= Your objective =
Output the records in full, exactly as given.

= Given entries =
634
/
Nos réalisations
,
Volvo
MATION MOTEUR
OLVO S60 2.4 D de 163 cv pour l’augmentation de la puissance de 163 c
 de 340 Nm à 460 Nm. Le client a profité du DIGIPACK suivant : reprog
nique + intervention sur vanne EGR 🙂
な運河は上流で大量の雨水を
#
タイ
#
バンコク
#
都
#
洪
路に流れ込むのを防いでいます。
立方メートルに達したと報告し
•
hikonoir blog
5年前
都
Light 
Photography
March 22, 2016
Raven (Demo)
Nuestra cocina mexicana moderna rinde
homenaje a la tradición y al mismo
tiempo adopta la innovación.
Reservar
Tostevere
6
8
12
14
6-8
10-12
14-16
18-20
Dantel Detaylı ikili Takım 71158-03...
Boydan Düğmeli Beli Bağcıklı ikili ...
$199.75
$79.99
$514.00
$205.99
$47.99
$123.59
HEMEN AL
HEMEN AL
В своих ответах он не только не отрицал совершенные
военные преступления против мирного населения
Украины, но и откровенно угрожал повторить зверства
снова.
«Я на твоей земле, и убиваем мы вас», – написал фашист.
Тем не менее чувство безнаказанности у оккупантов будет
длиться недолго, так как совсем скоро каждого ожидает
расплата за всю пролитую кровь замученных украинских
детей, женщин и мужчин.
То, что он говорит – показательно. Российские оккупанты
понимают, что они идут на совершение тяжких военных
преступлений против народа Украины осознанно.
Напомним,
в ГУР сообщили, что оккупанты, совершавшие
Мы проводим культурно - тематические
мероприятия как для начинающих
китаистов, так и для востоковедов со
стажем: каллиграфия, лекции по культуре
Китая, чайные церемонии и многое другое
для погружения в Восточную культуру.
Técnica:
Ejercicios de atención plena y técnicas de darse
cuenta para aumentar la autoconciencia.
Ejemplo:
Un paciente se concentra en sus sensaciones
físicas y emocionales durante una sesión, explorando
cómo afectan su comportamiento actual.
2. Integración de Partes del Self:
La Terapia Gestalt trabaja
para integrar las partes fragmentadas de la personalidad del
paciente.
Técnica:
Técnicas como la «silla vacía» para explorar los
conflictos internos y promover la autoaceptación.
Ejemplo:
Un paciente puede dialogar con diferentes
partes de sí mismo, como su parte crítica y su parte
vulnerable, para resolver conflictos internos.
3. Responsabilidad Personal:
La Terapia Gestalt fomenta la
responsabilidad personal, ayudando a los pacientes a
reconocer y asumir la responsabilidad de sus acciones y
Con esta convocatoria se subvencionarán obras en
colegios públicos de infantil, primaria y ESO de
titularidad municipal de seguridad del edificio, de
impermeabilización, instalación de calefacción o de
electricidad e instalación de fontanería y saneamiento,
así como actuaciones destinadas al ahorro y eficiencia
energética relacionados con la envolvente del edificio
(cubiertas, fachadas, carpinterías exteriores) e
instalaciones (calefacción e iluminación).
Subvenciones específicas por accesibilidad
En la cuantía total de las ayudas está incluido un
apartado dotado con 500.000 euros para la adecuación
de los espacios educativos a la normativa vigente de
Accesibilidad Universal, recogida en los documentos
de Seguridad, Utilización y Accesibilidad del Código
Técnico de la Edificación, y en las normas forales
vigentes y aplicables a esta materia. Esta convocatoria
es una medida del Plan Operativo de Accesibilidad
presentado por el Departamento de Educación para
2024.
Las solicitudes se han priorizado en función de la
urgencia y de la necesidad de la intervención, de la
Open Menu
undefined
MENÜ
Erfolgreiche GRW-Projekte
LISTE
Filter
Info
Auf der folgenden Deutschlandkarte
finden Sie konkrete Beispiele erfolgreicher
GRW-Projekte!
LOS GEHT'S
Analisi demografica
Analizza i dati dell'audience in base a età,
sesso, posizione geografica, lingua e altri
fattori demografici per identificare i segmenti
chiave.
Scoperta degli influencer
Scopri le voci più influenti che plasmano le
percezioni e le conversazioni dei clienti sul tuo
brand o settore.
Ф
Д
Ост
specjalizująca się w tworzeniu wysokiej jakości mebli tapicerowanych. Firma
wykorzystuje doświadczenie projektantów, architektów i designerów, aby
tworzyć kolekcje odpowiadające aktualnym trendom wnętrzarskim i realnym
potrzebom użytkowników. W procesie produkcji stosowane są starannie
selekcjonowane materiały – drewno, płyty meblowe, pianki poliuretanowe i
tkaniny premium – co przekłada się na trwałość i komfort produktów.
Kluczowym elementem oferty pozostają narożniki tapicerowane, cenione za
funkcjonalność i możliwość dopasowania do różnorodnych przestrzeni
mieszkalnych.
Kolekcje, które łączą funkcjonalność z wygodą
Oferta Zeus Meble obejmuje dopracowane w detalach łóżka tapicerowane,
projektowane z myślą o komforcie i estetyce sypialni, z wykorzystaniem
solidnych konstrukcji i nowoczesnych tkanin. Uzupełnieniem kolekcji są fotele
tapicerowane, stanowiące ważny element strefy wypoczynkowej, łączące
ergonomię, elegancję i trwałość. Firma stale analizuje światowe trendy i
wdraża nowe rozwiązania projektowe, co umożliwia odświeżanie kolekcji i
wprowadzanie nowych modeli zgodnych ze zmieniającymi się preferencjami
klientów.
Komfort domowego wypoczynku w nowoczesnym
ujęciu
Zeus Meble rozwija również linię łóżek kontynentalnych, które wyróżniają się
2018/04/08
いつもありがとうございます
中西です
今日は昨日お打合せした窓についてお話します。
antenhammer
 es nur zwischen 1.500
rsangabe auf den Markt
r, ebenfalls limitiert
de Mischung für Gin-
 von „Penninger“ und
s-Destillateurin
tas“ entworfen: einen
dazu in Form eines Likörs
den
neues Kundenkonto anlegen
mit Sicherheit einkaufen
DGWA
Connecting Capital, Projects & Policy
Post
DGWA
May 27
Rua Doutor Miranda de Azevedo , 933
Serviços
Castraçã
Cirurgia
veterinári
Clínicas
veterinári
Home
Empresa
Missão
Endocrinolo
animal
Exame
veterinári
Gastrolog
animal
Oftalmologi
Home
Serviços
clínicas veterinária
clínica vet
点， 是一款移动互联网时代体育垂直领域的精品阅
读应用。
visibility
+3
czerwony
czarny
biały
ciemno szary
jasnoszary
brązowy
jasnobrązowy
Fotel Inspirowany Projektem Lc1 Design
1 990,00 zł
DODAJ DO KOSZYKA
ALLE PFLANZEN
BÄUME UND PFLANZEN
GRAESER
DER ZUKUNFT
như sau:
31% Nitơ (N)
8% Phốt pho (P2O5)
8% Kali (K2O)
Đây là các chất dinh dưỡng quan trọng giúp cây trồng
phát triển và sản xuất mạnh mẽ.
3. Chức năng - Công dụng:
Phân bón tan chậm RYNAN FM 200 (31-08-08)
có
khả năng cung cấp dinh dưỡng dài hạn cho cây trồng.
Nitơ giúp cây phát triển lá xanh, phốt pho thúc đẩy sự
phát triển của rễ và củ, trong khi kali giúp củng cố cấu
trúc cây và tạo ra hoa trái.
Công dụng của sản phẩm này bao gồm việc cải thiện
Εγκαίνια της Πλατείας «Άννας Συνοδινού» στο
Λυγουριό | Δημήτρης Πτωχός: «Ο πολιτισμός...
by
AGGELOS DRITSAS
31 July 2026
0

= Exercise response =
634
/
Nos réalisations
,
Volvo
MATION MOTEUR
OLVO S60 2.4 D de 163 cv pour l’augmentation de la puissance de 163 c
 de 340 Nm à 460 Nm. Le client a profité du DIGIPACK suivant : reprog
nique + intervention sur vanne EGR 🙂
な運河は上流で大量の雨水を
#
タイ
#
バンコク
#
都
#
洪
路に流れ込むのを防いでいます。
立方メートルに達したと報告し
•
hikonoir blog
5年前
都
Light 
Photography
March 22, 2016
Raven (Demo)
Nuestra cocina mexicana moderna rinde
homenaje a la tradición y al mismo
tiempo adopta la innovación.
Reservar
Tostevere
6
8
12
14
6-8
10-12
14-16
18-20
Dantel Detaylı ikili Takım 71158-03...
Boydan Düğmeli Beli Bağcıklı ikili ...
$199.75
$79.99
$514.00
$205.99
$47.99
$123.59
HEMEN AL
HEMEN AL
В своих ответах он не только не отрицал совершенные
военные преступления против мирного населения
Украины, но и откровенно угрожал повторить зверства
снова.
«Я на твоей земле, и убиваем мы вас», – написал фашист.
Тем не менее чувство безнаказанности у оккупантов будет
длиться недолго, так как совсем скоро каждого ожидает
расплата за всю пролитую кровь замученных украинских
детей, женщин и мужчин.
То, что он говорит – показательно. Российские оккупанты
понимают, что они идут на совершение тяжких военных
преступлений против народа Украины осознанно.
Напомним,
в ГУР сообщили, что оккупанты, совершавшие
Мы проводим культурно - тематические
мероприятия как для начинающих
китаистов, так и для востоковедов со
стажем: каллиграфия, лекции по культуре
Китая, чайные церемонии и многое другое
для погружения в Восточную культуру.
Técnica:
Ejercicios de atención plena y técnicas de darse
cuenta para aumentar la autoconciencia.
Ejemplo:
Un paciente se concentra en sus sensaciones
físicas y emocionales durante una sesión, explorando
cómo afectan su comportamiento actual.
2. Integración de Partes del Self:
La Terapia Gestalt trabaja
para integrar las partes fragmentadas de la personalidad del
paciente.
Técnica:
Técnicas como la «silla vacía» para explorar los
conflictos internos y promover la autoaceptación.
Ejemplo:
Un paciente puede dialogar con diferentes
partes de sí mismo, como su parte crítica y su parte
vulnerable, para resolver conflictos internos.
3. Responsabilidad Personal:
La Terapia Gestalt fomenta la
responsabilidad personal, ayudando a los pacientes a
reconocer y asumir la responsabilidad de sus acciones y
Con esta convocatoria se subvencionarán obras en
colegios públicos de infantil, primaria y ESO de
titularidad municipal de seguridad del edificio, de
impermeabilización, instalación de calefacción o de
electricidad e instalación de fontanería y saneamiento,
así como actuaciones destinadas al ahorro y eficiencia
energética relacionados con la envolvente del edificio
(cubiertas, fachadas, carpinterías exteriores) e
instalaciones (calefacción e iluminación).
Subvenciones específicas por accesibilidad
En la cuantía total de las ayudas está incluido un
apartado dotado con 500.000 euros para la adecuación
de los espacios educativos a la normativa vigente de
Accesibilidad Universal, recogida en los documentos
de Seguridad, Utilización y Accesibilidad del Código
Técnico de la Edificación, y en las normas forales
vigentes y aplicables a esta materia. Esta convocatoria
es una medida del Plan Operativo de Accesibilidad
presentado por el Departamento de Educación para
2024.
Las solicitudes se han priorizado en función de la
urgencia y de la necesidad de la intervención, de la
Open Menu
undefined
MENÜ
Erfolgreiche GRW-Projekte
LISTE
Filter
Info
Auf der folgenden Deutschlandkarte
finden Sie konkrete Beispiele erfolgreicher
GRW-Projekte!
LOS GEHT'S
Analisi demografica
Analizza i dati dell'audience in base a età,
sesso, posizione geografica, lingua e altri
fattori demografici per identificare i segmenti
chiave.
Scoperta degli influencer
Scopri le voci più influenti che plasmano le
percezioni e le conversazioni dei clienti sul tuo
brand o settore.
Ф
Д
Ост
specjalizująca się w tworzeniu wysokiej jakości mebli tapicerowanych. Firma
wykorzystuje doświadczenie projektantów, architektów i designerów, aby
tworzyć kolekcje odpowiadające aktualnym trendom wnętrzarskim i realnym
potrzebom użytkowników. W procesie produkcji stosowane są starannie
selekcjonowane materiały – drewno, płyty meblowe, pianki poliuretanowe i
tkaniny premium – co przekłada się na trwałość i komfort produktów.
Kluczowym elementem oferty pozostają narożniki tapicerowane, cenione za
funkcjonalność i możliwość dopasowania do różnorodnych przestrzeni
mieszkalnych.
Kolekcje, które łączą funkcjonalność z wygodą
Oferta Zeus Meble obejmuje dopracowane w detalach łóżka tapicerowane,
projektowane z myślą o komforcie i estetyce sypialni, z wykorzystaniem
solidnych konstrukcji i nowoczesnych tkanin. Uzupełnieniem kolekcji są fotele
tapicerowane, stanowiące ważny element strefy wypoczynkowej, łączące
ergonomię, elegancję i trwałość. Firma stale analizuje światowe trendy i
wdraża nowe rozwiązania projektowe, co umożliwia odświeżanie kolekcji i
wprowadzanie nowych modeli zgodnych ze zmieniającymi się preferencjami
klientów.
Komfort domowego wypoczynku w nowoczesnym
ujęciu
Zeus Meble rozwija również linię łóżek kontynentalnych, które wyróżniają się
2018/04/08
いつもありがとうございます
中西です
今日は昨日お打合せした窓についてお話します。
antenhammer
 es nur zwischen 1.500
rsangabe auf den Markt
r, ebenfalls limitiert
de Mischung für Gin-
 von „Penninger“ und
s-Destillateurin
tas“ entworfen: einen
dazu in Form eines Likörs
den
neues Kundenkonto anlegen
mit Sicherheit einkaufen
DGWA
Connecting Capital, Projects & Policy
Post
DGWA
May 27
Rua Doutor Miranda de Azevedo , 933
Serviços
Castraçã
Cirurgia
veterinári
Clínicas
veterinári
Home
Empresa
Missão
Endocrinolo
animal
Exame
veterinári
Gastrolog
animal
Oftalmologi
Home
Serviços
clínicas veterinária
clínica vet
点， 是一款移动互联网时代体育垂直领域的精品阅
读应用。
visibility
+3
czerwony
czarny
biały
ciemno szary
jasnoszary
brązowy
jasnobrązowy
Fotel Inspirowany Projektem Lc1 Design
1 990,00 zł
DODAJ DO KOSZYKA
ALLE PFLANZEN
BÄUME UND PFLANZEN
GRAESER
DER ZUKUNFT
như sau:
31% Nitơ (N)
8% Phốt pho (P2O5)
8% Kali (K2O)
Đây là các chất dinh dưỡng quan trọng giúp cây trồng
phát triển và sản xuất mạnh mẽ.
3. Chức năng - Công dụng:
Phân bón tan chậm RYNAN FM 200 (31-08-08)
có
khả năng cung cấp dinh dưỡng dài hạn cho cây trồng.
Nitơ giúp cây phát triển lá xanh, phốt pho thúc đẩy sự
phát triển của rễ và củ, trong khi kali giúp củng cố cấu
trúc cây và tạo ra hoa trái.
Công dụng của sản phẩm này bao gồm việc cải thiện
Εγκαίνια της Πλατείας «Άννας Συνοδινού» στο
Λυγουριό | Δημήτρης Πτωχός: «Ο πολιτισμός...
by
AGGELOS DRITSAS
31 July 2026
0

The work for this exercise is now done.